Tally the lines below that contain the word "MOFs", and give only that number.

BEGIN Exercise inputs

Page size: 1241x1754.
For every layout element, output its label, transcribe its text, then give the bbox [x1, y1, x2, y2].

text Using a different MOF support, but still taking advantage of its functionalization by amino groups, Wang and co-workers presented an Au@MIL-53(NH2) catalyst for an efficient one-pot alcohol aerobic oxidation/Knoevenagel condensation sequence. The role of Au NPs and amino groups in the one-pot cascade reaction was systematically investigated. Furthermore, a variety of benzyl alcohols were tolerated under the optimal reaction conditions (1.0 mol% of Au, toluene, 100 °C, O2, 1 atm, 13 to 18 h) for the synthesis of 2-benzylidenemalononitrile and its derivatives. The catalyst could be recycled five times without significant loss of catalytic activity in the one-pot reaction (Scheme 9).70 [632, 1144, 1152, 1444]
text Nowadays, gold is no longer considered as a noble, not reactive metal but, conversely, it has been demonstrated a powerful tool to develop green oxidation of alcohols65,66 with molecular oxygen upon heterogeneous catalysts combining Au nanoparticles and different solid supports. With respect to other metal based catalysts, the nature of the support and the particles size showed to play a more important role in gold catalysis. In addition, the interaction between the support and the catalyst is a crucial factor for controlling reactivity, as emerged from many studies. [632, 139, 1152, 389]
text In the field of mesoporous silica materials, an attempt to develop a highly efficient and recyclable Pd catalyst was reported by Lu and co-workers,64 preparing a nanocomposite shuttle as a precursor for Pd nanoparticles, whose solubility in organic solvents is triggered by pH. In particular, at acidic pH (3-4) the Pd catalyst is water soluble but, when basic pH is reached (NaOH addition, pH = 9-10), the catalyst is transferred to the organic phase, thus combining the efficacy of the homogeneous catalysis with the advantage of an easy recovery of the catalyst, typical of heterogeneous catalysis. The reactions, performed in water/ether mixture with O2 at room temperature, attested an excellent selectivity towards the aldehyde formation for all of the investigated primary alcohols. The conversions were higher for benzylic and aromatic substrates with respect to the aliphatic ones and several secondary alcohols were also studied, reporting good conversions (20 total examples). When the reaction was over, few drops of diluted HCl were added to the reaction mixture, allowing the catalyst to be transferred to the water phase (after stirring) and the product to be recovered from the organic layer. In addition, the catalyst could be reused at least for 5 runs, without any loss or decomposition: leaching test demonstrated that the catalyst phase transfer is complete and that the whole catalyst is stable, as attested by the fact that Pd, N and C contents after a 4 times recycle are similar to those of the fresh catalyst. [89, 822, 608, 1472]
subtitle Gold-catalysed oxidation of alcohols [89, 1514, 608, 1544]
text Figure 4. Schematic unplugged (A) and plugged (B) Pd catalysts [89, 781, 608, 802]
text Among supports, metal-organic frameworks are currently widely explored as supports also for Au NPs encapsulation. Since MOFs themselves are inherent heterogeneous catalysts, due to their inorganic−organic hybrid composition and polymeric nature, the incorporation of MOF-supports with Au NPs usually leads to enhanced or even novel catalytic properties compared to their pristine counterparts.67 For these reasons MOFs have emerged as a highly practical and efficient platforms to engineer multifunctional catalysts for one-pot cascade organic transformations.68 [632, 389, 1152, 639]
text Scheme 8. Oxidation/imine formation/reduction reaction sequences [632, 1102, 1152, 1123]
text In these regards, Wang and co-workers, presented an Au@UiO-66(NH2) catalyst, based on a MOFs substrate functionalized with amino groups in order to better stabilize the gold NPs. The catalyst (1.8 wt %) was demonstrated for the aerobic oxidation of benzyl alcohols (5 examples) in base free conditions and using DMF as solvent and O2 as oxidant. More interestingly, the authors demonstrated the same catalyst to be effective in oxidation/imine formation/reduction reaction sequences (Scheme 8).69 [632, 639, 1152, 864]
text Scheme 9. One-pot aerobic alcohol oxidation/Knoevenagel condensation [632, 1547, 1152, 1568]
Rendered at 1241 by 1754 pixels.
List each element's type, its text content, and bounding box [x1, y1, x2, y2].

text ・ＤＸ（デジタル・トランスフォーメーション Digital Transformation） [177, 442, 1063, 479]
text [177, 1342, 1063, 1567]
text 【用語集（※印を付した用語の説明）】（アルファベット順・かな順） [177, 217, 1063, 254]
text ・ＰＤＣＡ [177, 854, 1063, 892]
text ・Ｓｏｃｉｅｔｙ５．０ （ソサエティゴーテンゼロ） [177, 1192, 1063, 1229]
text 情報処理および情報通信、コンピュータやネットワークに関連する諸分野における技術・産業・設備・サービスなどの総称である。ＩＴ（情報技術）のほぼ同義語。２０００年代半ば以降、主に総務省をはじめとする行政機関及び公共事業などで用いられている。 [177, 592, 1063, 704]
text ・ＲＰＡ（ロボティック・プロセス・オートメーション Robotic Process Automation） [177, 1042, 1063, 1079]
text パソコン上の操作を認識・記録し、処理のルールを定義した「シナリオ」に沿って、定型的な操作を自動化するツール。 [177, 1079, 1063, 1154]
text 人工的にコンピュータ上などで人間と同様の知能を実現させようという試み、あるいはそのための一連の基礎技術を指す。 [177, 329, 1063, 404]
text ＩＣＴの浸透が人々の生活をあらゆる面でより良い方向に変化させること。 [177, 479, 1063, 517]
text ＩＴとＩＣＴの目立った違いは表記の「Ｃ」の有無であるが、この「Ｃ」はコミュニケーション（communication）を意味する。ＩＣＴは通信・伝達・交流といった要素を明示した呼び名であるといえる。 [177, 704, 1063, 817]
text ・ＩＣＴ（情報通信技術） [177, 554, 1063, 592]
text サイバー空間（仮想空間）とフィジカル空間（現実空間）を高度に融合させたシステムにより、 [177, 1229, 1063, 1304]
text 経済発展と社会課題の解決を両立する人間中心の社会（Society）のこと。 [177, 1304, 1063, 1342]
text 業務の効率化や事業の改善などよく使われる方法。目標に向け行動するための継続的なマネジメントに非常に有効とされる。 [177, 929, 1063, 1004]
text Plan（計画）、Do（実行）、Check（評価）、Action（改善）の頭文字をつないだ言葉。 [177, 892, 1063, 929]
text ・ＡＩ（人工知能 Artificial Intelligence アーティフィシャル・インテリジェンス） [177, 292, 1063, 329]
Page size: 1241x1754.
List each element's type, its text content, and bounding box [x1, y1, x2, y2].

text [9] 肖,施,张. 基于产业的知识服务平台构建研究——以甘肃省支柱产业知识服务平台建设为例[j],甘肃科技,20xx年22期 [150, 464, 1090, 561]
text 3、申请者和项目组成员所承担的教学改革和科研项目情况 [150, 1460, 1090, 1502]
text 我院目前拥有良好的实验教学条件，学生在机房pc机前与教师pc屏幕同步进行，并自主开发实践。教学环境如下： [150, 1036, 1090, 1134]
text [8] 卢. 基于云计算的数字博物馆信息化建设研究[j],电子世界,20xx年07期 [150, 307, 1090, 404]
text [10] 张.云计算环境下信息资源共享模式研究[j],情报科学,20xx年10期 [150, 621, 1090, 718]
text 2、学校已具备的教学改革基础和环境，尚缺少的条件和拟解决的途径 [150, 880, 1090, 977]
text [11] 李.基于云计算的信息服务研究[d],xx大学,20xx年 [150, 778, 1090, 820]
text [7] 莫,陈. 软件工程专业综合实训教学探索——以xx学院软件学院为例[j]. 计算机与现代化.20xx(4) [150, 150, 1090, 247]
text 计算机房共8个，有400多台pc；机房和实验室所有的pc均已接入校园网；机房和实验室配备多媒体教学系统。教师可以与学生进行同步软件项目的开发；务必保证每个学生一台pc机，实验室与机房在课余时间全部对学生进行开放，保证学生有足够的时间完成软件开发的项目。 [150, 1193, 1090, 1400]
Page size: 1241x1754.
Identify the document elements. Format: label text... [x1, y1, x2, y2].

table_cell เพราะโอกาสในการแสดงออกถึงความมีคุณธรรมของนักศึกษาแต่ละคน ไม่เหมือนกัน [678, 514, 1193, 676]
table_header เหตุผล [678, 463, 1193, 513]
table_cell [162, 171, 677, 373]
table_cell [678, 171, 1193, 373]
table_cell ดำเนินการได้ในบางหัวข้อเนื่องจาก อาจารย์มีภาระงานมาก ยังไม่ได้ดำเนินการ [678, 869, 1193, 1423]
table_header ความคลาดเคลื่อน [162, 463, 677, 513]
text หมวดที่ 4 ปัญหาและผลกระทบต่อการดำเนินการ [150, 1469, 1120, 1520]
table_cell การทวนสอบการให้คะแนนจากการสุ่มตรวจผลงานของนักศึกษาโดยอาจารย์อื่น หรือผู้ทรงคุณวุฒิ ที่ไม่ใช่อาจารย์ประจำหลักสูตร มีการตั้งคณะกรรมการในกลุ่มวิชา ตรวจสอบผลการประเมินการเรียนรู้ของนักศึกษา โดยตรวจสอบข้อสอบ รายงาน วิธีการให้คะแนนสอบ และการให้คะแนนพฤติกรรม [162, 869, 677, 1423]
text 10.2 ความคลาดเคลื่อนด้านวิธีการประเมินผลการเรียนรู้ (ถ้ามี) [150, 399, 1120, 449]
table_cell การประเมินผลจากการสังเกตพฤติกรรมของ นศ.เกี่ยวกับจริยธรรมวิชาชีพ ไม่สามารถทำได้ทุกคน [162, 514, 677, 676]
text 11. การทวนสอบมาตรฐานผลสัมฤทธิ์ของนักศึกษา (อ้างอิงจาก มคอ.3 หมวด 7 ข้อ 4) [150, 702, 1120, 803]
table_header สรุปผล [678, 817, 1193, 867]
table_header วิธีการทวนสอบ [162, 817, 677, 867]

END Exercise inputs

[Task output]: 2